Oh yeah because Switzerland doesn't exist, I forgot, I am sorry.
http://www.forbes.com/sites/aroy/2011/04/29/why-switzerland-has-the-worlds-best-health-care-system/Oh yeah I forgot that Switzerland has had less healthcare cost growth than the UK even though the UK has the NHS, but that’s not possible because Switzerland clearly doesn't exist.
Oh and it has a fully private system, but Norway pays more even though the government controls their healthcare.
Not to mention that cost of healthcare in the Swiss system is accelerating less than the OCED median, and accelerating less than that of Canada.
But I'm sorry because obviously free markets don't work, cost controls in a private system don't work, only the government works, clearly.
If this were true then the uninsured would have more efficient healthcare. But they don't. And they don't in China either. Healthcare is not a normal good.

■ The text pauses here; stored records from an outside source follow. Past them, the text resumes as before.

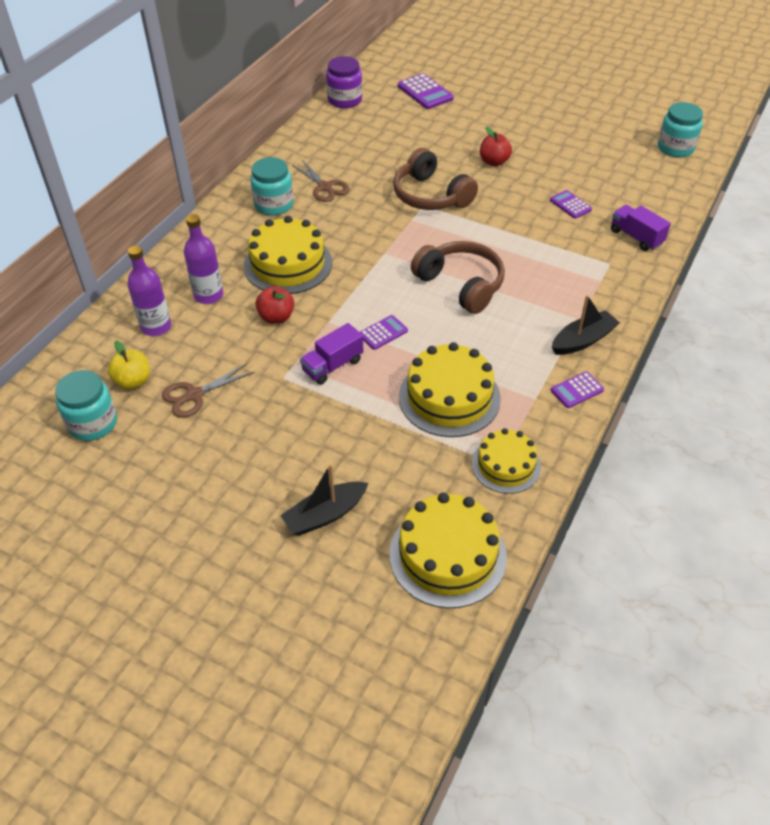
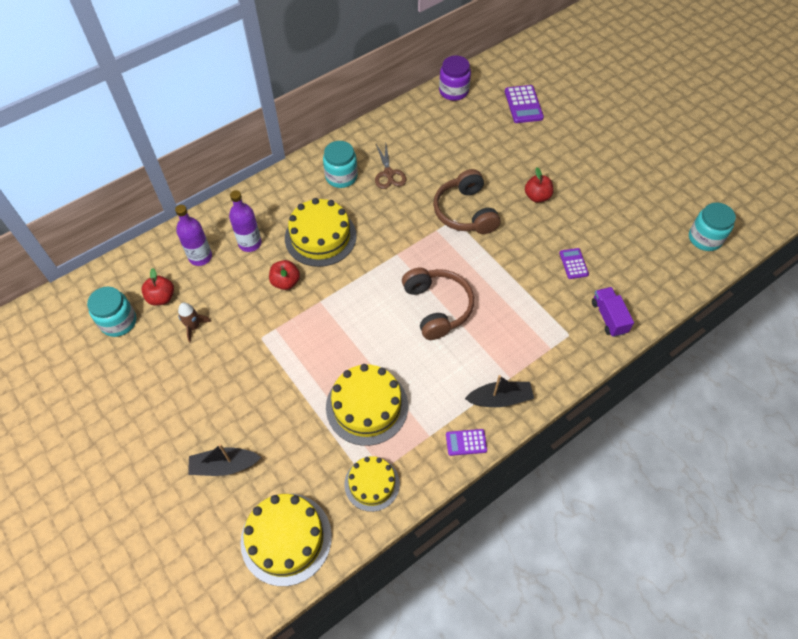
camera: 25 degrees right, 10 degrees up
(133, 381) = (161, 297): yellow apple -> red apple
(194, 395) = (194, 327): brown scissors -> brown rocket
(332, 366) = (300, 342): purple truck -> none
(383, 333) = (353, 328): purple calculator -> none

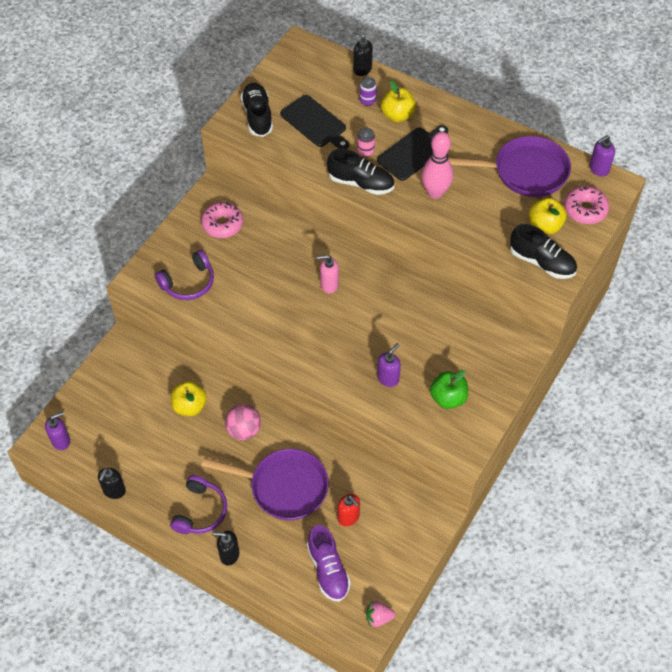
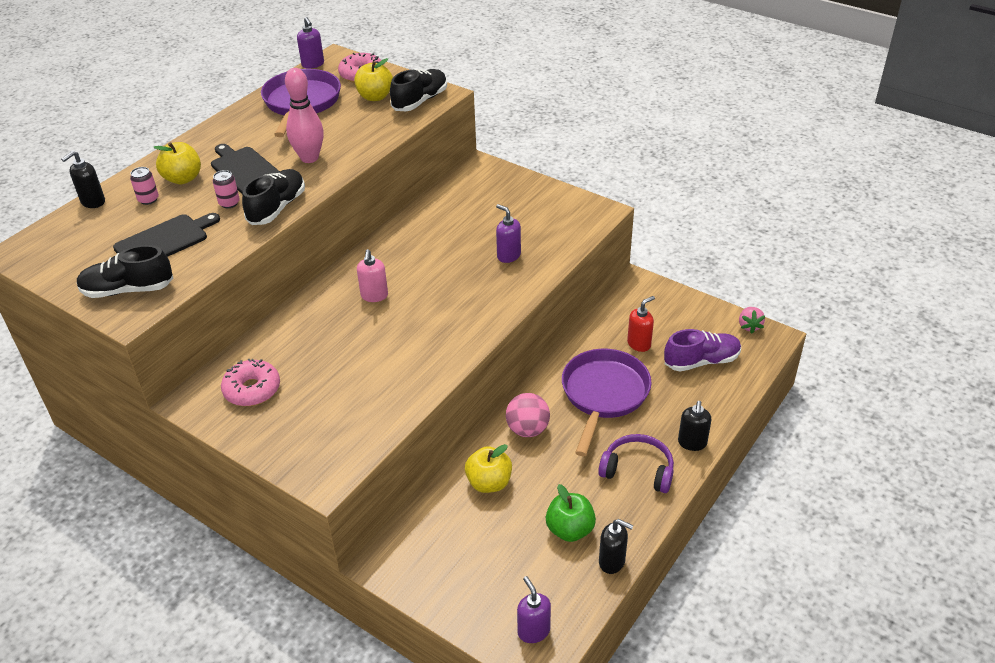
camera: 85 degrees left, 15 degrees down
(188, 283) = (341, 423): purple headphones -> none
(367, 101) = (148, 199): purple can -> pink can
(448, 398) = (536, 217): green apple -> green apple (570, 529)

Consider for instance if I was paying for an unconscious loved one to get an MRI out of pocket. Exactly how am I going to control costs here? Shrug and let them die? Travel back in time and encourage the hospital to get another MRI machine? Travel to another hospital which faces the exact same market pressures? Healthcare is made up of a million little "market" interactions like this and in the vast majority of spending I as a consumer am virtually powerless. Consumers in aggregate are virtually powerless. That's why we need to government to act as our collective mechanism.

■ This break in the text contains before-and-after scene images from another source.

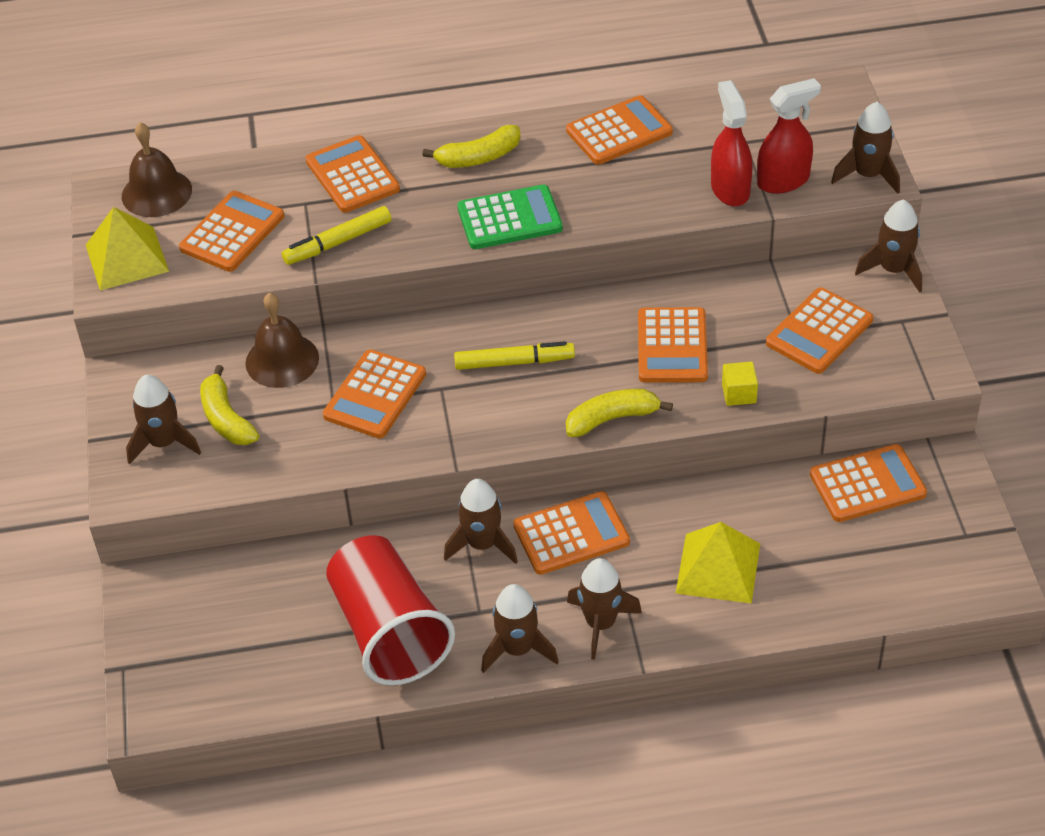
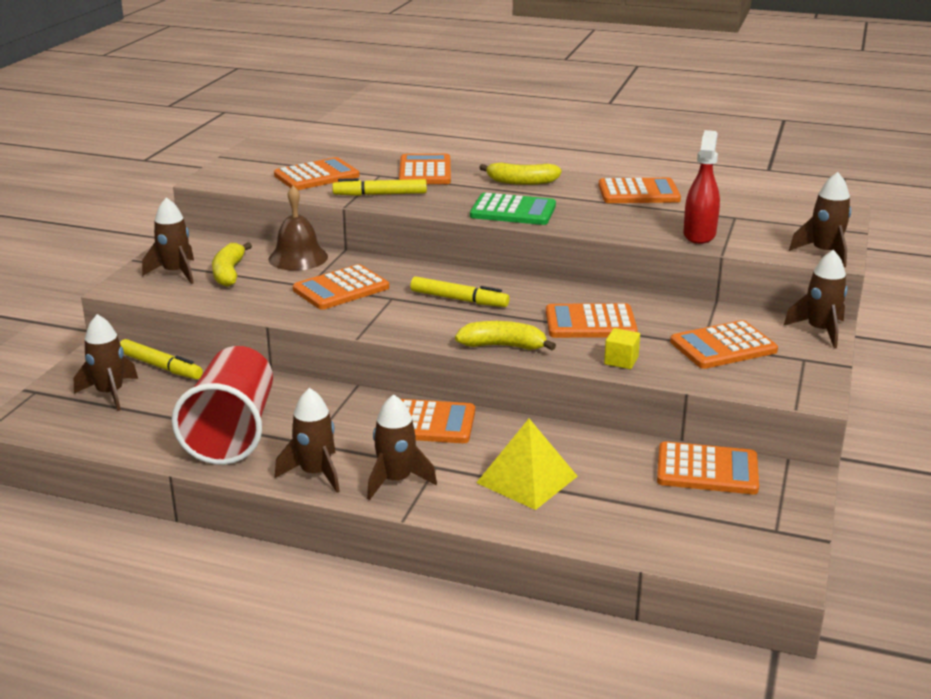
camera: 25 degrees right, 20 degrees down
(126, 258) = (237, 171): yellow pyramid -> none
(156, 193) = (291, 151): brown bell -> none
(228, 571) = (160, 367): none -> yellow marker
(482, 544) = (352, 408): brown rocket -> brown rocket (110, 393)
(672, 346) = (590, 323): orange calculator -> orange calculator turned 60 degrees clockwise
(783, 181) = (748, 240): red spray bottle -> none

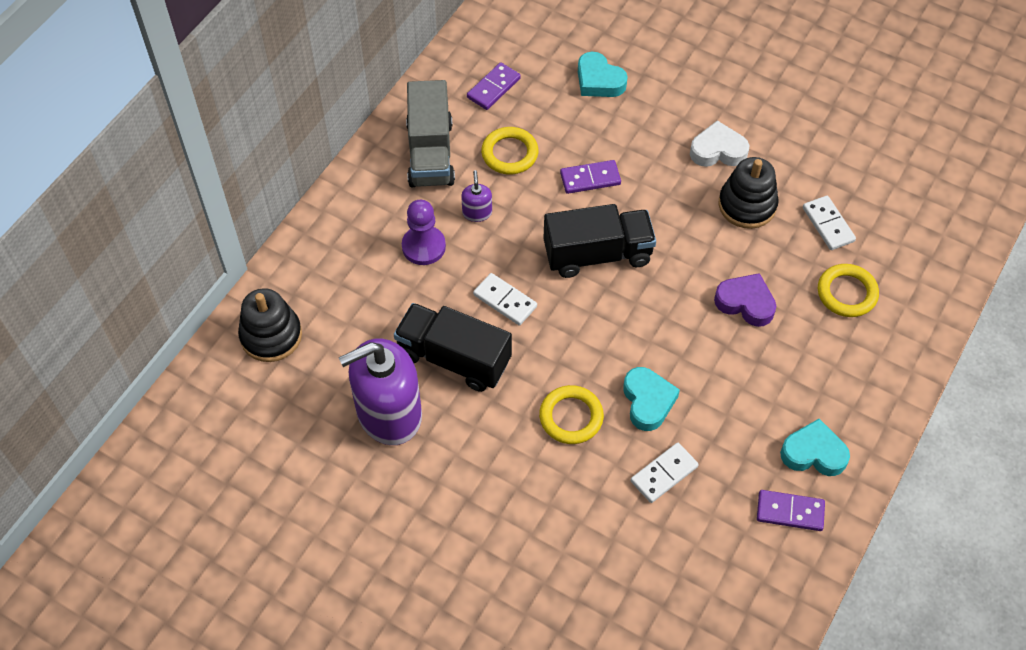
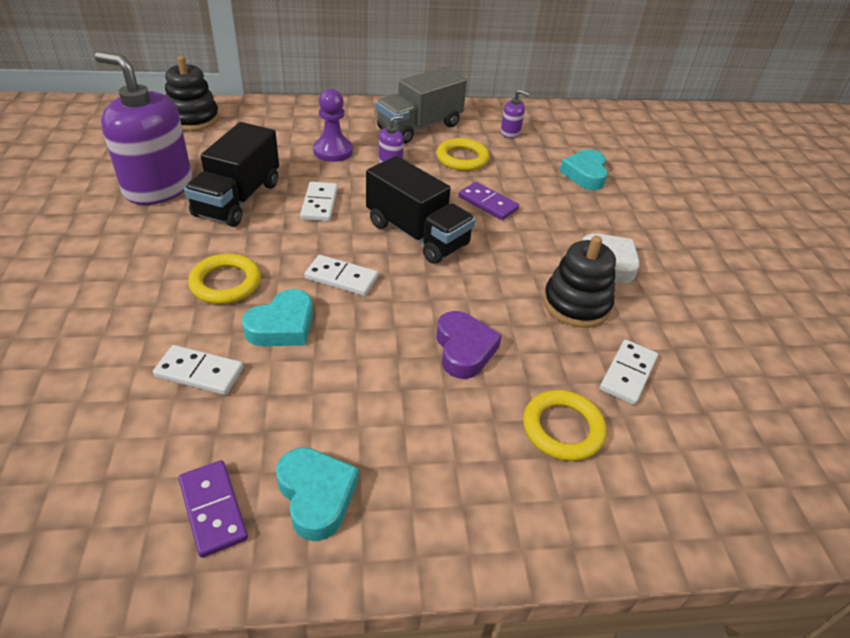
camera: 50 degrees right, 15 degrees down
(454, 358) = (238, 199): black truck -> black truck turned 150 degrees counterclockwise
(493, 88) = (510, 132): purple domino -> purple soap dispenser
(617, 336) = (341, 278): none -> white domino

The uninsured don't have more efficient care because what service they do receive comes from a system that is used to dealing with patients who have insurance, and I never said that the uninsured in America would have more efficient healthcare you attempted to extrapolate to that conclusion based on my premises without taking into account the difference in the markers.
You would control costs by finding the cheapest MRI, those people in China and India didn't let their loved ones die, nor did they go to an expensive MRI, at least in the case of the ones that could afford an MRI scan as the governments don't provide universal coverage I only use this as an example as it is the only market that really has cost cutting forces at work.

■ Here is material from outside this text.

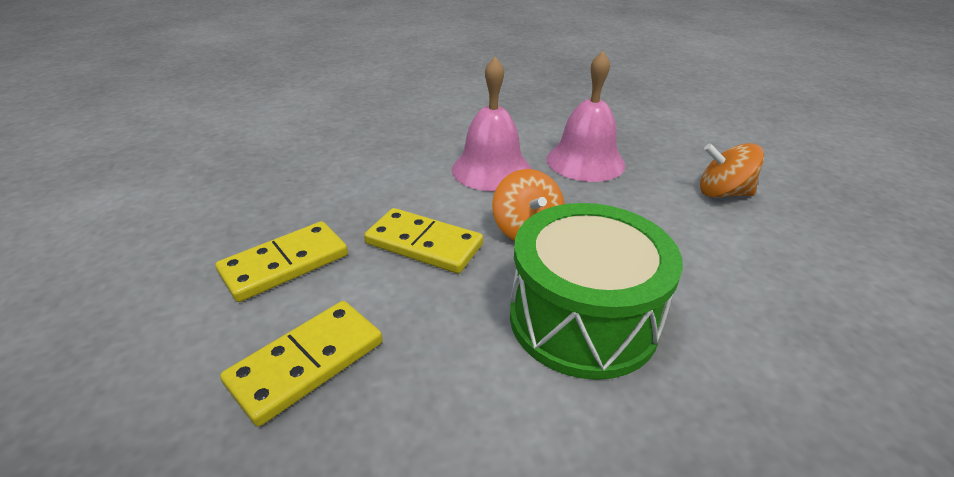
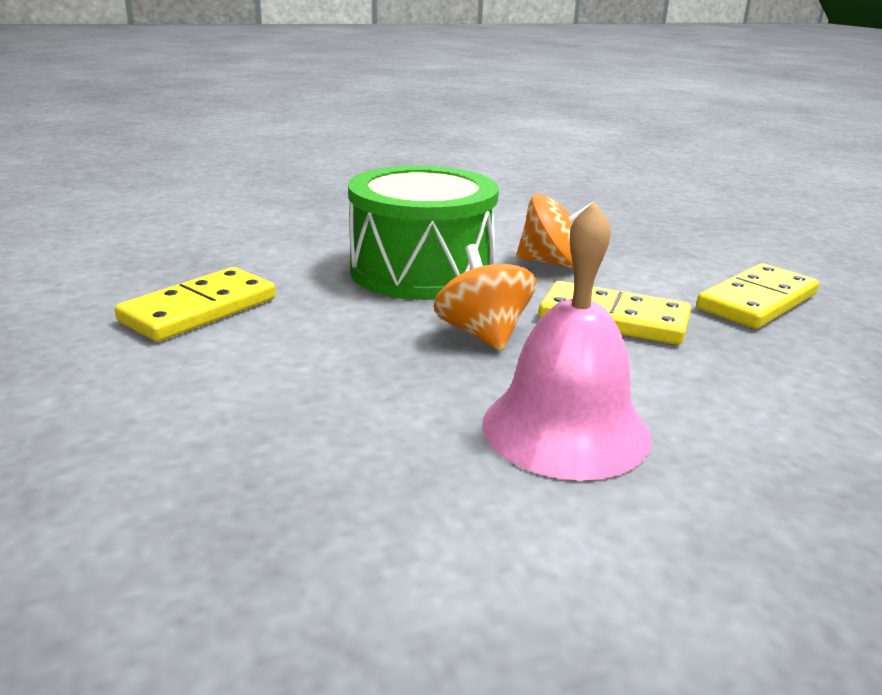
camera: 175 degrees right, 10 degrees down
(307, 363) = (651, 251): yellow domino -> yellow domino (199, 310)
(585, 161) = (361, 455): pink bell -> none
(722, 193) = (126, 391): orange spinning top -> orange spinning top (552, 263)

Yes in terms of individual interactions you don't make a difference in any kin of market, your sole decision only hurts a company’s profits by a few thousand dollars at most, unless you are a millionaire out there buying yachts. If you create a market where it is possible for the consumer to accurately judge the quality and cost of a procedure, or at least the cost as the quality of healthcare is very hard to judge, then you create a system that will naturally drive costs down due to normal consumer behavior.
Market forces are great where there are channels for them to control costs. Those channels do not exist in healthcare and have never existed in healthcare. Free markets are nice but they don't operate on magic. They have to deliver the results through real life transactions.
Which is why there are proposals to create channels instead of just use the blunt force of monopoly power to crush costs, which is ultimately only a short term solution as it discourages medical innovation that would ultimately lower costs further or develop new treatments or drugs due to the lack of profit in the market. Monopoly power curbs doctors salaries, leading to less qualified doctors and thereby lesser quality healthcare.
The free market is absolutely awful, from a moral perspective, when lives are on the line. Ask any of the dozens of species humans have hunted to extinction. More generally, any evolutionary strategy (which, yes, is the concept that underlies how the free market is supposed to work) is morally unacceptable when you have the opportunity to implement an alternative, and the failure condition is the death of a person, as it is here.
Those strategies only help the winners, not the statistical majority of losers who get to go right ahead and die. I can't really be any clearer about why I don't think healthcare should be a market.
Where the hell are you guys pulling death from? The only thing we are talking about is the ability to decide how much you are going to pay for care through consumer choice! You will get your care in any of the proposal I put forth! I mentioned the government would cover expensive procedures, Ideally, which includes most life threating ones! The cost savings will help the poor more than the rich, who already have enough money to buy all the care they want!
Oh and by the way humans hunted species out of existence before the free market was even a concept in the mind of Adam Smith.
Oh and Singaporeans live longer, have healthier children, pay much much less on healthcare than Americans do.